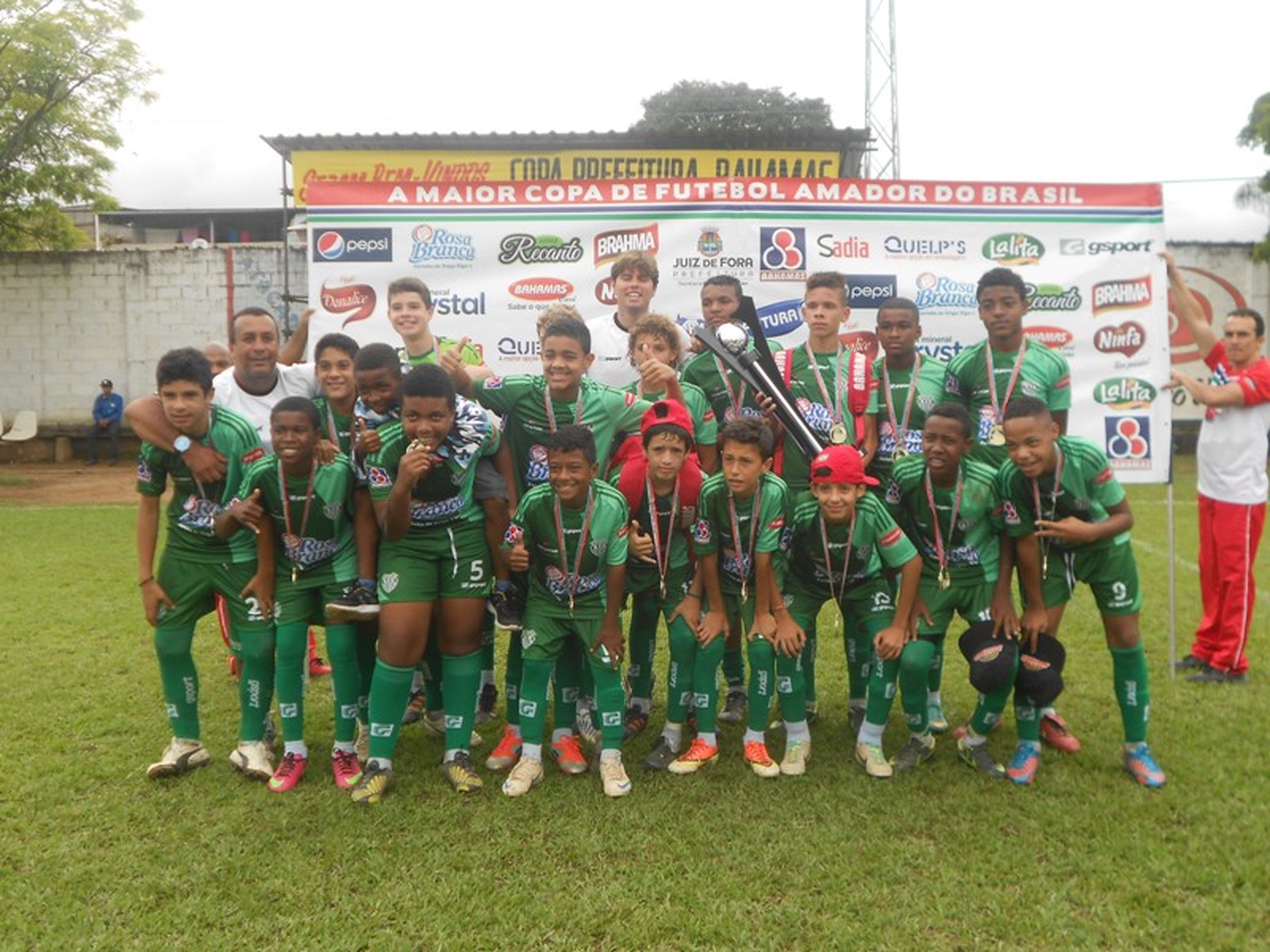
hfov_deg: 50.1
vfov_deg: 38.7
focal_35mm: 37
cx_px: 635
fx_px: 1357
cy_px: 476
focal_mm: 6.9
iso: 80
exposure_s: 1/250
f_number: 3.9
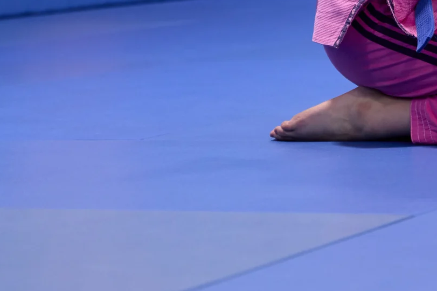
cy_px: 4
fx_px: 2681
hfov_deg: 9.2
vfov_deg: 6.2
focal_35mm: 221
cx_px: 566
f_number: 2.8
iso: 1600
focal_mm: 70
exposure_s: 1/250
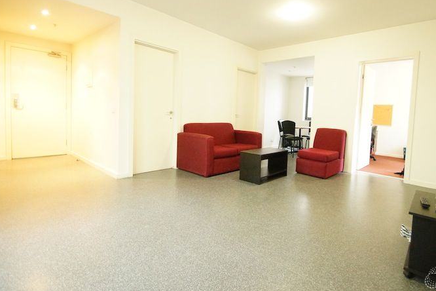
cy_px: 125
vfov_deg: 67.1
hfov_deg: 89.3
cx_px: 252
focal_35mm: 18
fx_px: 218
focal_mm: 10
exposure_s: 1/30
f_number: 3.5
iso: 3200
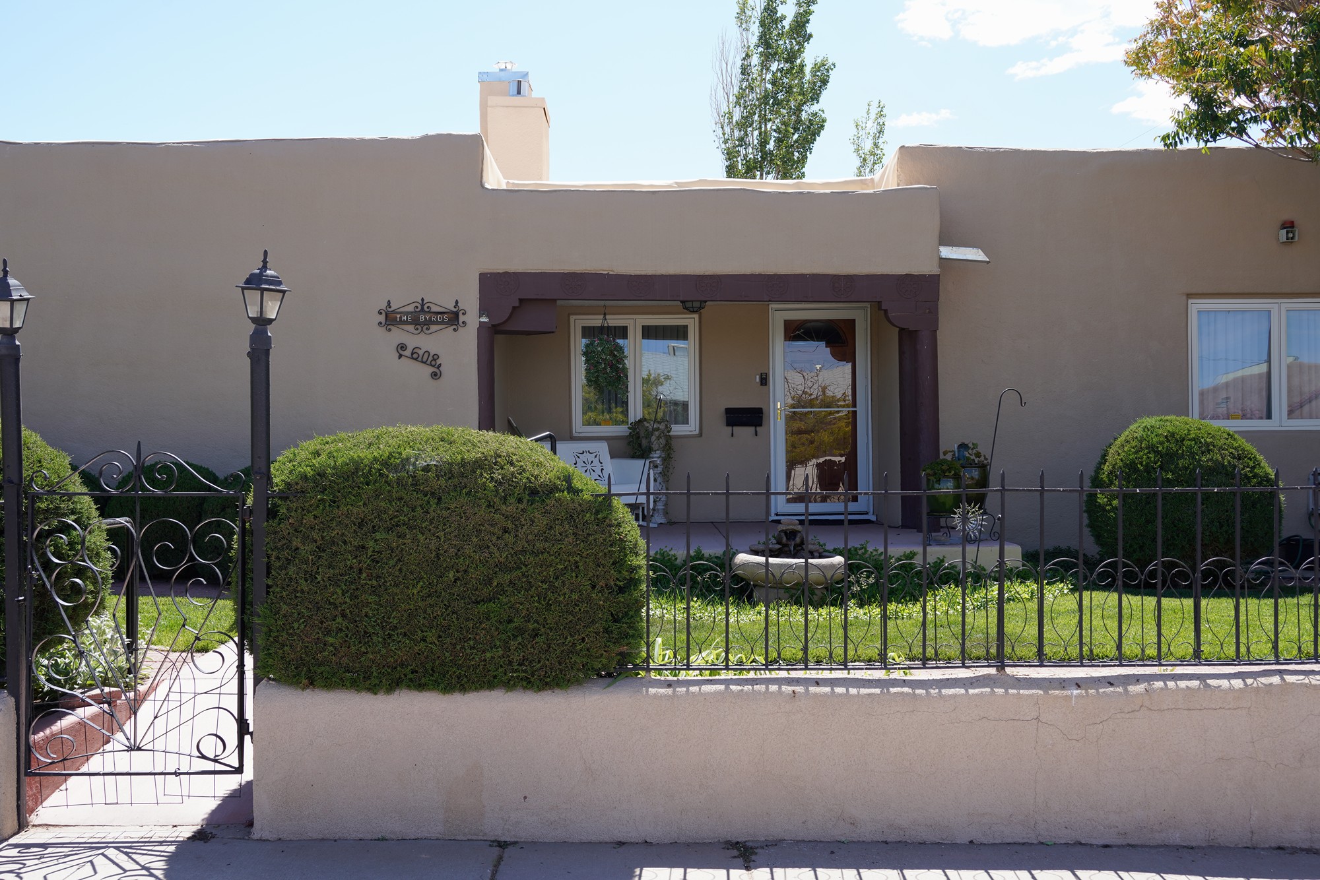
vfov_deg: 35.1
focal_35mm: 38
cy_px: 440
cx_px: 660
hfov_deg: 50.7
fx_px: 1393
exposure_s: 1/100
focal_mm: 38
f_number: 9
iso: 100
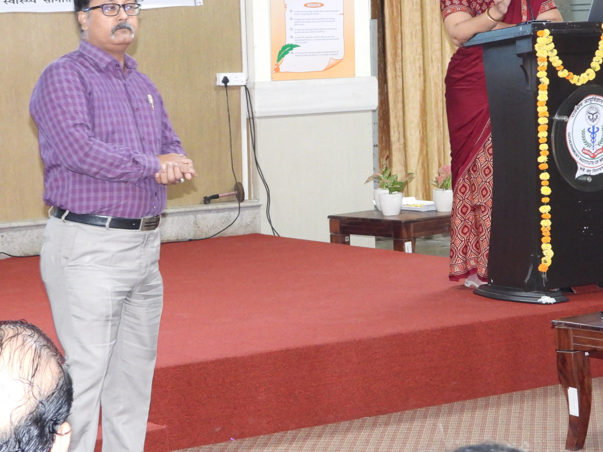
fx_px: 1969
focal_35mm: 113
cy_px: 208
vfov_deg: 13.1
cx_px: 337
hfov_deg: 17.4
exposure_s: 1/30
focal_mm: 12.6
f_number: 3.5
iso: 560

····················

WORK TO COMPLETE: Except for the pictures, copy every line of the records above exactly.

THE COMPLETED TASK:
hfov_deg: 50.1
vfov_deg: 38.7
focal_35mm: 37
cx_px: 635
fx_px: 1357
cy_px: 476
focal_mm: 6.9
iso: 80
exposure_s: 1/250
f_number: 3.9
cy_px: 4
fx_px: 2681
hfov_deg: 9.2
vfov_deg: 6.2
focal_35mm: 221
cx_px: 566
f_number: 2.8
iso: 1600
focal_mm: 70
exposure_s: 1/250
cy_px: 125
vfov_deg: 67.1
hfov_deg: 89.3
cx_px: 252
focal_35mm: 18
fx_px: 218
focal_mm: 10
exposure_s: 1/30
f_number: 3.5
iso: 3200
vfov_deg: 35.1
focal_35mm: 38
cy_px: 440
cx_px: 660
hfov_deg: 50.7
fx_px: 1393
exposure_s: 1/100
focal_mm: 38
f_number: 9
iso: 100
fx_px: 1969
focal_35mm: 113
cy_px: 208
vfov_deg: 13.1
cx_px: 337
hfov_deg: 17.4
exposure_s: 1/30
focal_mm: 12.6
f_number: 3.5
iso: 560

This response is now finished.